Kekerasan berbasis gender dapat terjadi di wilayah pribadi, seperti di dalam rumah tangga, dan di wilayah publik, seperti di tempat kerja atau di tempat umum. Serta, dalam situasi normal ataupun situasi sulit, seperti bencana dan konflik.
Reisa menekankan korban seharusnya tidak dibiarkan sendirian menghadapi kekerasan dan harus tetap mendapatkan bantuan dari pihak lain, meskipun dalam kondisi pandemi ini.
Dilematika pemenuhan kebutuhan bantuan terhadap korban saat ini, mengharuskan kecermatan petugas atau pendamping terkait situasi dan kondisi penularan COVID-19 pada saat memberikan bantuan.

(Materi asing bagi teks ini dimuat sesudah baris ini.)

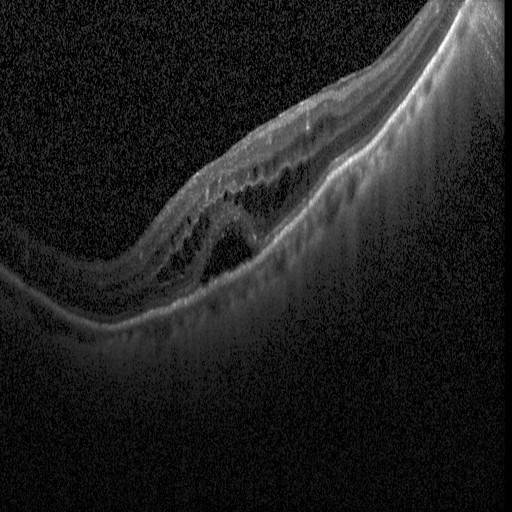
Spectral-domain optical coherence tomography · optical coherence tomography scan · acquired on a Heidelberg Spectralis
Dx: diabetic macular edema (DME).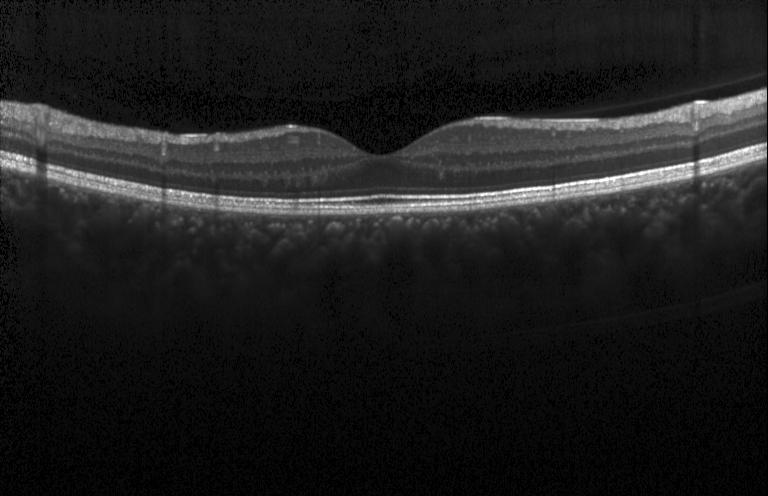

Acquired on a Heidelberg Spectralis, spectral-domain OCT, optical coherence tomography B-scan, centered on the fovea
Diagnosis: no evidence of choroidal neovascularization, diabetic macular edema, or drusen.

Oleh karenanya, Kementerian Pemberdayaan Perempuan dan Perlindungan Anak (Kemen PPPA) bersama dengan United Nations Fund for Population (UNFPA) menetapkan protokol penanganan kasus kekerasan berbasis gender yang dapat digunakan sebagai protokol bersama dalam penanganan kekerasan.
Hal ini ditujukan agar korban dan lembaga penyedia layanan tetap bisa memberikan penanganan kasus dengan merujuk pada protokol tersebut.
Menurut Reisa, terdapat beberapa panduan yang dapat dilakukan oleh korban kekerasan berbasis gender untuk mendapatkan bantuan.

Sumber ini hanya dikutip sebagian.